Challenging NHK’s “Colony” Claim: Annexation, Definitions, and the Historical Record.
This piece disputes an NHK Seoul bureau comment that described Japan’s rule over Korea as “colonial,” arguing from definitions of colonialism, the international context at the time, and Japan’s heavy investment in education and infrastructure. It questions the responsibility of a public broadcaster when using decisive historical labels.
2019-01-12
A moment ago, NHK’s Seoul bureau chief, Takano, made a definitive comment: “Japan made it a colony…”.
A chapter I posted on 2018-11-21 under the title “Takano, NHK’s Seoul bureau chief, just declared on air that ‘Japan made it a colony…’” has now risen to No.1 in searches on Ameba, with figures far higher than usual.
Perhaps that is because the posture of the South Korean state is increasingly being exposed in broad daylight.
In this chapter, I have added some notes and reorganized the paragraphs.

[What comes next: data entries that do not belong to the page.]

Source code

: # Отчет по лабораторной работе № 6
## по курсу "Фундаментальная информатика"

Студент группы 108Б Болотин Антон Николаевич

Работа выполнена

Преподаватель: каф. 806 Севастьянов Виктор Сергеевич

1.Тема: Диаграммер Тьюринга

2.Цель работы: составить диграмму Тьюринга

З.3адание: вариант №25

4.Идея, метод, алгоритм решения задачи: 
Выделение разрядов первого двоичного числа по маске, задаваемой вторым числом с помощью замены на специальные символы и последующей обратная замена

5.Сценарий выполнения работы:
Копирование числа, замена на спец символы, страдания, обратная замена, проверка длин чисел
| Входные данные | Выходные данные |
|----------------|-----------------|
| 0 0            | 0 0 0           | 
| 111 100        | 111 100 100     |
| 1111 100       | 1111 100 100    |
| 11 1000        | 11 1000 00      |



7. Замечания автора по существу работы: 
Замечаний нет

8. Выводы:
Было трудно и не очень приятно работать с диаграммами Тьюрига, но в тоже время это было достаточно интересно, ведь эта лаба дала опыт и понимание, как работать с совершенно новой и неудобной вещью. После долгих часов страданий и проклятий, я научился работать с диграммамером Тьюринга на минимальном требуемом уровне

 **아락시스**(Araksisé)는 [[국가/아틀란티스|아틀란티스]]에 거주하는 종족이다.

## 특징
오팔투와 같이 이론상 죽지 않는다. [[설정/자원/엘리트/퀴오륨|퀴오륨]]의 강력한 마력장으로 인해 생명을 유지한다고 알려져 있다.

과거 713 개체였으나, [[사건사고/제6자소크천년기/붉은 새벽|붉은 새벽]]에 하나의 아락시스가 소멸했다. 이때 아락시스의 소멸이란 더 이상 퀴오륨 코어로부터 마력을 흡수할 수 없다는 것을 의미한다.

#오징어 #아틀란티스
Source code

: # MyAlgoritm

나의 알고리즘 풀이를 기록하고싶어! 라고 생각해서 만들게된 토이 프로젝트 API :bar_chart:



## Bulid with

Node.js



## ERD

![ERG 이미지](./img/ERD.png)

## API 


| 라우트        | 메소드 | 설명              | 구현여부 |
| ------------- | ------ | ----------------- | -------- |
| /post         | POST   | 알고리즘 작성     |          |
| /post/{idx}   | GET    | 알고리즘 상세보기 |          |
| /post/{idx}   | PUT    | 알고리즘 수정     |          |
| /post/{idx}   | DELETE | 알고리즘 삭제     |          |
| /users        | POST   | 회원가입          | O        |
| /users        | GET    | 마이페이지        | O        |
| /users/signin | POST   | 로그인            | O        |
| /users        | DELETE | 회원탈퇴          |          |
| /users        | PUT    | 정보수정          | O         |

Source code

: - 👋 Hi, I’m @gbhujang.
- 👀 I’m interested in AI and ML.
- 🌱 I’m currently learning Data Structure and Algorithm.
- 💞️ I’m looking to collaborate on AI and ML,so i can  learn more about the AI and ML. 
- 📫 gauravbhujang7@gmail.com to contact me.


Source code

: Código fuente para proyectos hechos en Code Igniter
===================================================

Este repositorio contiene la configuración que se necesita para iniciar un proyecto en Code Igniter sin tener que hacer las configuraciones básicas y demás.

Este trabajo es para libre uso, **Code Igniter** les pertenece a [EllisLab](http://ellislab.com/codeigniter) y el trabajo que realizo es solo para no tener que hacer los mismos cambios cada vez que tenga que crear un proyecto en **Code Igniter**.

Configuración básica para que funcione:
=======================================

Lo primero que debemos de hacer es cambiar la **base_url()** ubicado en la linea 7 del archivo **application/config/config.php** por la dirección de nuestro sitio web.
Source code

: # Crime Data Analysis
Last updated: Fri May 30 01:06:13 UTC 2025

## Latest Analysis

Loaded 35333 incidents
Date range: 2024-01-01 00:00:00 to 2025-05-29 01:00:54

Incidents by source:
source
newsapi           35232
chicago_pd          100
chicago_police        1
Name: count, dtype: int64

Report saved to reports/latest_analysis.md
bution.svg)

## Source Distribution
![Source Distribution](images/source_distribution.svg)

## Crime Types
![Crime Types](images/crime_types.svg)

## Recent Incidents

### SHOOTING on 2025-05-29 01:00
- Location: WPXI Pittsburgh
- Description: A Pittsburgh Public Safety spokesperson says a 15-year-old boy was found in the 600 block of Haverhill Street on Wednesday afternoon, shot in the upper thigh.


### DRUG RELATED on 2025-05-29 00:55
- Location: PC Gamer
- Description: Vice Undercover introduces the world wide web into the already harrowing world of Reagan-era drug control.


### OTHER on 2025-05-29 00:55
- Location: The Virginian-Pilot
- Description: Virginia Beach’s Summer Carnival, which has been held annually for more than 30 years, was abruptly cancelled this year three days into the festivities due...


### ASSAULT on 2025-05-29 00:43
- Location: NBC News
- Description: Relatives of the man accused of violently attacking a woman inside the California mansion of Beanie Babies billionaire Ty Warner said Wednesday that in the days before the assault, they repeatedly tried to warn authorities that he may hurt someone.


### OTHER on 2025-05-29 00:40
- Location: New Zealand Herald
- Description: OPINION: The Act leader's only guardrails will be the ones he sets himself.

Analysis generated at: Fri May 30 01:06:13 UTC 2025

Among people who make their living in the media, the simplest way to identify those under the influence of operations linked to China or the Korean Peninsula is to watch whether their facial expressions on screen appear abnormal.
And within that abnormality, they will invariably repeat lines consistent with a particular propaganda narrative.
While watching NHK’s Watch9, a man bearing the title “Seoul correspondent bureau chief” appeared.
He spoke as if it were an established fact, flatly asserting that Japan turned Korea into a colony.
Let me start with a basic question: did Japan “colonize” Korea.
In my understanding, it is a historical fact that people have long migrated from the Korean Peninsula to the Japanese archipelago.
In the modern era as well, there were periods when many people came to Japan.
I worked in real estate, and I have handled transactions in which the buyer was a passport holder whose documents recorded their port of entry.
Colonialism, in the classical sense, is when powerful Western states seize poorer regions as colonies, extract local products, and enrich themselves.
So what products did Japan extract from the Korean Peninsula in order to become wealthy.
In my view, Japan instead poured substantial resources into education, institutions, and infrastructure.
At the time, the Korean Peninsula faced internal structural problems, and its treasury was strained.
This was also the period when Russia began attempting to turn the peninsula into a dependency.
It has also been said, in substance, that the United States withdrew its consular presence on the grounds that “there is no functioning state structure here.”
Within that international environment, my assessment is that an argument formed as a kind of “best available solution” at the time: that annexation by Japan was unavoidable.
It is also a clear fact that Itō Hirobumi, later assassinated by a Korean, opposed annexation to the very end, saying, “What would we gain by annexing such a poor country.”
It is not that Japan “made it a colony,” but that it formed an annexed polity.
It is also a matter of historical record that the Korean king at the time was received in a manner akin to being treated as part of the imperial household.
And yet, NHK’s Seoul bureau chief described this as “making it a colony,” in a definitive tone.
This is the reality of NHK as a state-backed broadcaster.
During the age of colonialism, which Western country invested more than 25% of its own national budget into a colony to build schools across the entire land.
Not only that, Japan established Keijō Imperial University (today’s Seoul National University) in 1924, Taishō 13.
It also developed railways, ports, dams, and every kind of infrastructure.
Japan connected the Korean Peninsula to modern state institutions in a rapid and sweeping way.
If one insists on calling that “colonialism,” then a public broadcaster must explain what is the same as, and what differs from, Western colonialism.
NHK has a responsibility to explain this to viewers.
If it cannot, then it should retract such definitive wording, issue a correction, and apologize.